如何在scikit-learn中使用字符串内核？

Question

I am trying to generate a string kernel that feeds a support vector classifier. 我正在尝试生成一个字符串内核，它提供支持向量分类器。 I tried it with a function that calculates the kernel, something like that 我尝试使用计算内核的函数，就像那样

def stringkernel(K, G):
    for a in range(len(K)):
        for b in range(len(G)):
            R[a][b] = scipy.exp(editdistance(K[a] , G[b]) ** 2)
    return R

And when I pass it to SVC as a parameter I get 当我把它作为参数传递给SVC时，我得到了

 clf = svm.SVC(kernel = my_kernel)
 clf.fit(data, target)

 ValueError: could not convert string to float: photography

where my data is a list of strings and the target is the correspondent class this string belongs to. 其中我的数据是字符串列表，目标是该字符串所属的对应类。 I have reviewed some questions in stackoverflow regarding this issue, but I think a Bag-of-words representations is not appropiate for this case. 我已经回顾了有关此问题的stackoverflow中的一些问题，但我认为对于这种情况，词袋表示并不合适。

Answer 1

This is a limitation in scikit-learn that has proved hard to get rid of. 这是scikit-learn的一个限制，已经证明很难摆脱。 You can try this workaround . 您可以尝试此解决方法。 Represent the strings in feature vectors with only one feature, which is really just an index into the table of strings. 用特征向量表示只有一个特征的字符串，这实际上只是字符串表的索引。
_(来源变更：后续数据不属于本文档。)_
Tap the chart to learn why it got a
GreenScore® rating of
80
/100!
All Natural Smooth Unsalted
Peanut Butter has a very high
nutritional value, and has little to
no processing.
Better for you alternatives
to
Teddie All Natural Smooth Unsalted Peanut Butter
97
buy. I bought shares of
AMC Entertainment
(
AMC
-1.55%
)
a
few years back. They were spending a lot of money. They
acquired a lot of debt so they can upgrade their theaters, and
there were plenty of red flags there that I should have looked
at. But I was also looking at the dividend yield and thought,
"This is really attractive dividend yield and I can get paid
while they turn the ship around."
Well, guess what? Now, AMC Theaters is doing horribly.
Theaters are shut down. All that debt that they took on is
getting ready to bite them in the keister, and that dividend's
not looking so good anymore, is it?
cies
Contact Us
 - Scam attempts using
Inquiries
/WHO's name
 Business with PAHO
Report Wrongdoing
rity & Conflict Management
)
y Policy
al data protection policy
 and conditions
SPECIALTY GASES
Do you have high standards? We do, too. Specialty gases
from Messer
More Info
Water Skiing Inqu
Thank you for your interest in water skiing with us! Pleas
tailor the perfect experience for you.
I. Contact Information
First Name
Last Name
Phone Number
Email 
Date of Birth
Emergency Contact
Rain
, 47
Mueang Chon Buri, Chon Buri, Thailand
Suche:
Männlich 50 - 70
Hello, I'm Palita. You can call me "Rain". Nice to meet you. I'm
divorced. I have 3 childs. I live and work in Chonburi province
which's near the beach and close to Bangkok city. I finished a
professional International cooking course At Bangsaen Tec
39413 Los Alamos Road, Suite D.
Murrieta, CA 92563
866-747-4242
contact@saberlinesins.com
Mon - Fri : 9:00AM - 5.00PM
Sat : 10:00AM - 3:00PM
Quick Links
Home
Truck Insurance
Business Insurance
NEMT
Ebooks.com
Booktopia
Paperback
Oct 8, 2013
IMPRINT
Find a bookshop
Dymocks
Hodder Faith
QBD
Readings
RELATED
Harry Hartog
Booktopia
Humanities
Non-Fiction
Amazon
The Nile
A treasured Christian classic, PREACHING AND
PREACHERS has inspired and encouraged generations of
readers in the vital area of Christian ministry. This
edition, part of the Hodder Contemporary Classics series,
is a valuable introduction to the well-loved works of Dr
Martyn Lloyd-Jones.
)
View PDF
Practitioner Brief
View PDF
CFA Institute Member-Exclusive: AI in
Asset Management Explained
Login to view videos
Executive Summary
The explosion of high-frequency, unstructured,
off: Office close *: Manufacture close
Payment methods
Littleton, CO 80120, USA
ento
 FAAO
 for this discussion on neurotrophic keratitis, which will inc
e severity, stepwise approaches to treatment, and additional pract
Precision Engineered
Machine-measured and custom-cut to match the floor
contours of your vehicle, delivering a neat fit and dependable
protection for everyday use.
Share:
>>> data = ["foo", "bar", "baz"]
>>> X = np.arange(len(data)).reshape(-1, 1)
>>> X
array([[0],
       [1],
       [2]])

Redefine the string kernel function to work on this representation: 重新定义字符串内核函数以处理此表示：

>>> def string_kernel(X, Y):
...     R = np.zeros((len(x), len(y)))
...     for x in X:
...         for y in Y:
...             i = int(x[0])
...             j = int(y[0])
...             # simplest kernel ever
...             R[i, j] = data[i][0] == data[j][0]
...     return R
... 
>>> clf = SVC(kernel=string_kernel)
>>> clf.fit(X, ['no', 'yes', 'yes'])
SVC(C=1.0, cache_size=200, class_weight=None, coef0=0.0, degree=3, gamma=0.0,
  kernel=<function string_kernel at 0x7f5988f0bde8>, max_iter=-1,
  probability=False, random_state=None, shrinking=True, tol=0.001,
  verbose=False)

The downside to this is that to classify new samples, you have to add them to data , then construct new pseudo-feature vectors for them. 这样做的缺点是，要对新样本进行分类，您必须将它们添加到data ，然后为它们构建新的伪特征向量。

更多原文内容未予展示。